Tuesday, February 07, 2023

 

Good Enough for Your Forefathers

Ronald Blythe, Akenfield: Portrait of an English Village (New York: Pantheon, 1969), pp. 285-286 (William Russ, gravedigger, speaking):
Every parson you come into contact with will have different ways about death. You can't keep 'em in order, you know, these damned parsons! They'll all think different if they can. They'll either cut things out of the Burial Service or stuff things in. It's no use giving the mourners a book so they can follow what is going on. Now old Canon Watson, he'd give you the Service, no more and no less. But the majority of parsons use the 1928 version—which, I agree, is much more cheerful. There’s nothing in it like that bit of Job where it talks about the skin worms destroying the body, for instance. Nor that bit about corruption from Corinthians. They say these things are morbid. Well they are morbid. It is what people need when they are staring down at the grave-dirt.
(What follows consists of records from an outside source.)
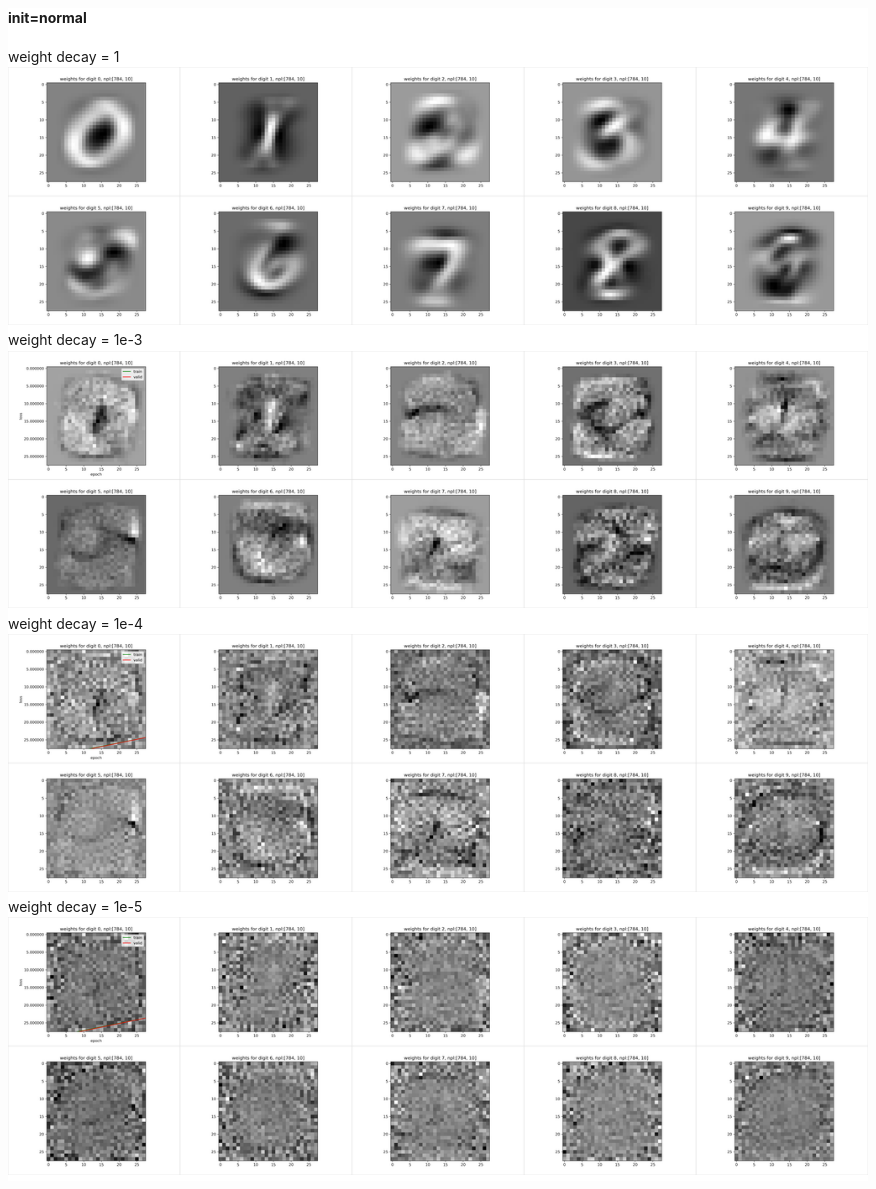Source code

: #### init=normal

weight decay = 1
![relu-v1-normal-wd=1](../7_mnist__digits/relu-v1-normal-wd=1.png)
weight decay = 1e-3
![relu-v1-normal-wd=1e-3](../7_mnist__digits/relu-v1-normal-wd=1e-3.png)
weight decay = 1e-4
![relu-v1-normal-wd=1e-4](../7_mnist__digits/relu-v1-normal-wd=1e-4.png)
weight decay = 1e-5
![relu-v1-normal-wd=1e-5](../7_mnist__digits/relu-v1-normal-wd=1e-5.png)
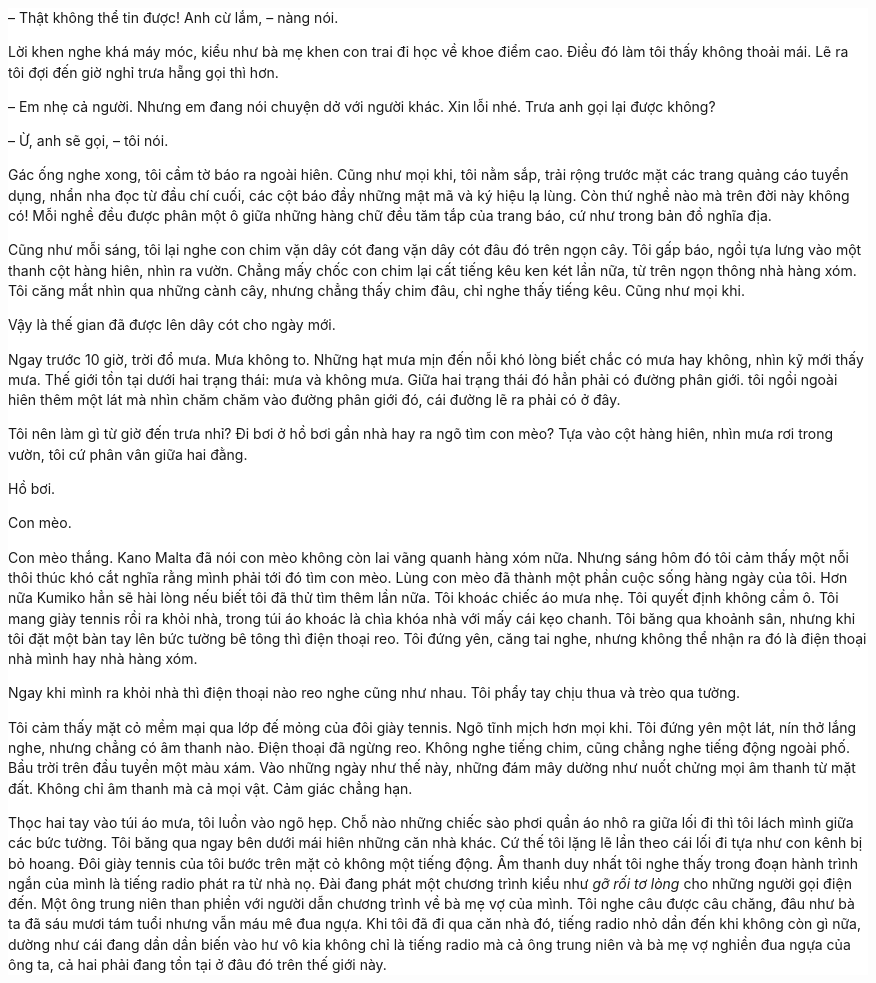– Thật không thể tin được! Anh cừ lắm, – nàng nói.

Lời khen nghe khá máy móc, kiểu như bà mẹ khen con trai đi học về khoe điểm cao. Điều đó làm tôi thấy không thoải mái. Lẽ ra tôi đợi đến giờ nghỉ trưa hẵng gọi thì hơn.

– Em nhẹ cả người. Nhưng em đang nói chuyện dở với người khác. Xin lỗi nhé. Trưa anh gọi lại được không?

– Ừ, anh sẽ gọi, – tôi nói.

Gác ống nghe xong, tôi cầm tờ báo ra ngoài hiên. Cũng như mọi khi, tôi nằm sắp, trải rộng trước mặt các trang quảng cáo tuyển dụng, nhẩn nha đọc từ đầu chí cuối, các cột báo đầy những mật mã và ký hiệu lạ lùng. Còn thứ nghề nào mà trên đời này không có! Mỗi nghề đều được phân một ô giữa những hàng chữ đều tăm tắp của trang báo, cứ như trong bản đồ nghĩa địa.

Cũng như mỗi sáng, tôi lại nghe con chim vặn dây cót đang vặn dây cót đâu đó trên ngọn cây. Tôi gấp báo, ngồi tựa lưng vào một thanh cột hàng hiên, nhìn ra vườn. Chẳng mấy chốc con chim lại cất tiếng kêu ken két lần nữa, từ trên ngọn thông nhà hàng xóm. Tôi căng mắt nhìn qua những cành cây, nhưng chẳng thấy chim đâu, chỉ nghe thấy tiếng kêu. Cũng như mọi khi.

Vậy là thế gian đã được lên dây cót cho ngày mới.

Ngay trước 10 giờ, trời đổ mưa. Mưa không to. Những hạt mưa mịn đến nỗi khó lòng biết chắc có mưa hay không, nhìn kỹ mới thấy mưa. Thế giới tồn tại dưới hai trạng thái: mưa và không mưa. Giữa hai trạng thái đó hẳn phải có đường phân giới. tôi ngồi ngoài hiên thêm một lát mà nhìn chăm chăm vào đường phân giới đó, cái đường lẽ ra phải có ở đây.

Tôi nên làm gì từ giờ đến trưa nhỉ? Đi bơi ở hồ bơi gần nhà hay ra ngõ tìm con mèo? Tựa vào cột hàng hiên, nhìn mưa rơi trong vườn, tôi cứ phân vân giữa hai đằng.

Hồ bơi.

Con mèo.

Con mèo thắng. Kano Malta đã nói con mèo không còn lai vãng quanh hàng xóm nữa. Nhưng sáng hôm đó tôi cảm thấy một nỗi thôi thúc khó cắt nghĩa rằng mình phải tới đó tìm con mèo. Lùng con mèo đã thành một phần cuộc sống hàng ngày của tôi. Hơn nữa Kumiko hẳn sẽ hài lòng nếu biết tôi đã thử tìm thêm lần nữa. Tôi khoác chiếc áo mưa nhẹ. Tôi quyết định không cầm ô. Tôi mang giày tennis rồi ra khỏi nhà, trong túi áo khoác là chìa khóa nhà với mấy cái kẹo chanh. Tôi băng qua khoảnh sân, nhưng khi tôi đặt một bàn tay lên bức tường bê tông thì điện thoại reo. Tôi đứng yên, căng tai nghe, nhưng không thể nhận ra đó là điện thoại nhà mình hay nhà hàng xóm.

Ngay khi mình ra khỏi nhà thì điện thoại nào reo nghe cũng như nhau. Tôi phẩy tay chịu thua và trèo qua tường.

Tôi cảm thấy mặt cỏ mềm mại qua lớp đế mỏng của đôi giày tennis. Ngõ tĩnh mịch hơn mọi khi. Tôi đứng yên một lát, nín thở lắng nghe, nhưng chẳng có âm thanh nào. Điện thoại đã ngừng reo. Không nghe tiếng chim, cũng chẳng nghe tiếng động ngoài phố. Bầu trời trên đầu tuyền một màu xám. Vào những ngày như thế này, những đám mây dường như nuốt chửng mọi âm thanh từ mặt đất. Không chỉ âm thanh mà cả mọi vật. Cảm giác chẳng hạn.

Thọc hai tay vào túi áo mưa, tôi luồn vào ngõ hẹp. Chỗ nào những chiếc sào phơi quần áo nhô ra giữa lối đi thì tôi lách mình giữa các bức tường. Tôi băng qua ngay bên dưới mái hiên những căn nhà khác. Cứ thế tôi lặng lẽ lần theo cái lối đi tựa như con kênh bị bỏ hoang. Đôi giày tennis của tôi bước trên mặt cỏ không một tiếng động. Âm thanh duy nhất tôi nghe thấy trong đoạn hành trình ngắn của mình là tiếng radio phát ra từ nhà nọ. Đài đang phát một chương trình kiểu như _gỡ rối tơ lòng_ cho những người gọi điện đến. Một ông trung niên than phiền với người dẫn chương trình về bà mẹ vợ của mình. Tôi nghe câu được câu chăng, đâu như bà ta đã sáu mươi tám tuổi nhưng vẫn máu mê đua ngựa. Khi tôi đã đi qua căn nhà đó, tiếng radio nhỏ dần đến khi không còn gì nữa, dường như cái đang dần dần biến vào hư vô kia không chỉ là tiếng radio mà cả ông trung niên và bà mẹ vợ nghiền đua ngựa của ông ta, cả hai phải đang tồn tại ở đâu đó trên thế giới này.
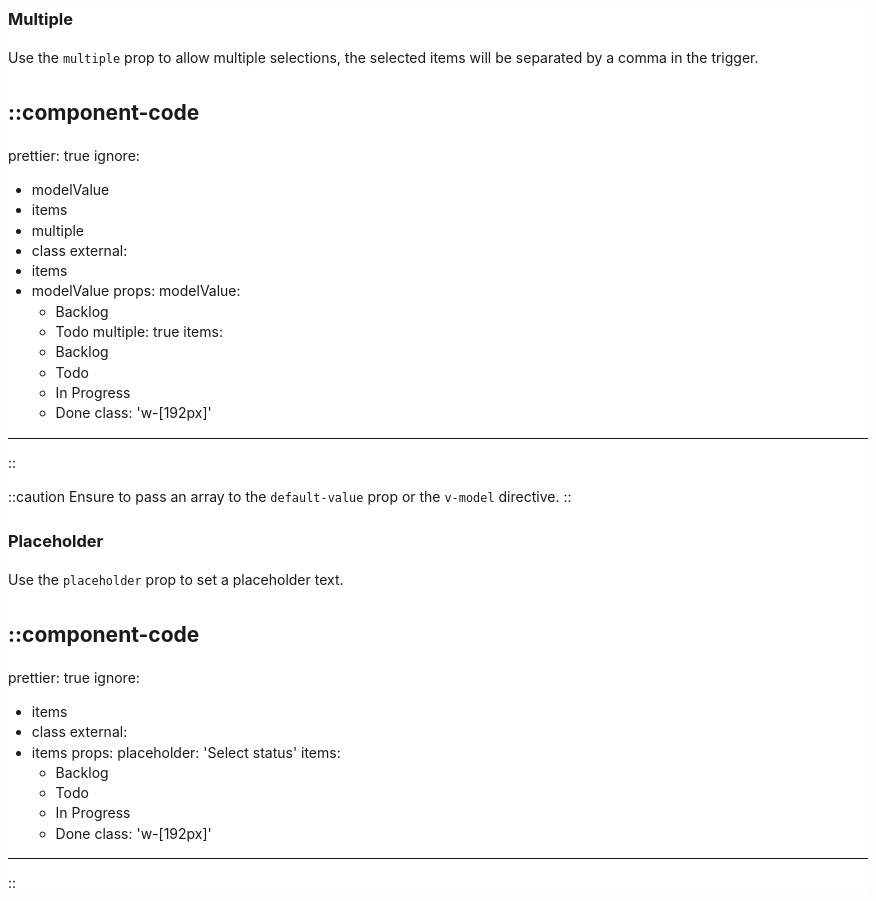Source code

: ### Multiple

Use the `multiple` prop to allow multiple selections, the selected items will be separated by a comma in the trigger.

::component-code
---
prettier: true
ignore:
  - modelValue
  - items
  - multiple
  - class
external:
  - items
  - modelValue
props:
  modelValue:
    - Backlog
    - Todo
  multiple: true
  items:
    - Backlog
    - Todo
    - In Progress
    - Done
  class: 'w-[192px]'
---
::

::caution
Ensure to pass an array to the `default-value` prop or the `v-model` directive.
::

### Placeholder

Use the `placeholder` prop to set a placeholder text.

::component-code
---
prettier: true
ignore:
  - items
  - class
external:
  - items
props:
  placeholder: 'Select status'
  items:
    - Backlog
    - Todo
    - In Progress
    - Done
  class: 'w-[192px]'
---
::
It's the same with the Litany. I said to the old Bishop, 'How often could you walk into a church now and hear the Litany read? Or the Athanasian Creed—and that should be said at least three times a year!' 'Ho! ho!' says he, 'it's all out of date.' I said, 'What was good enough for your forefathers should be good enough for you.' 'Ho! ho!' he says.

The clergy don't stick to religion as we knew it. They do things that are forbidden. They are pulling the Bible to pieces. Altering, altering. . . .I said to the Bishop, 'What do you think of parsons, my lord?' He said, 'What do you?' I said, 'Well they don't preach hellfire. They used to, why don't they now?' He said, 'What, are you blaming the parsons?' 'Certainly,' I said. 'All these parsons preach is the love of God. But they leave out the wrath. What is the use of love without wrath? Tell me that,' I said, 'You are told what will happen to you if you obey His will, so it is only fair that you should know what will happen to you if you don't.' People aren't frightened any more, that is the trouble. If they had to do my work they would know that life is a frightening business.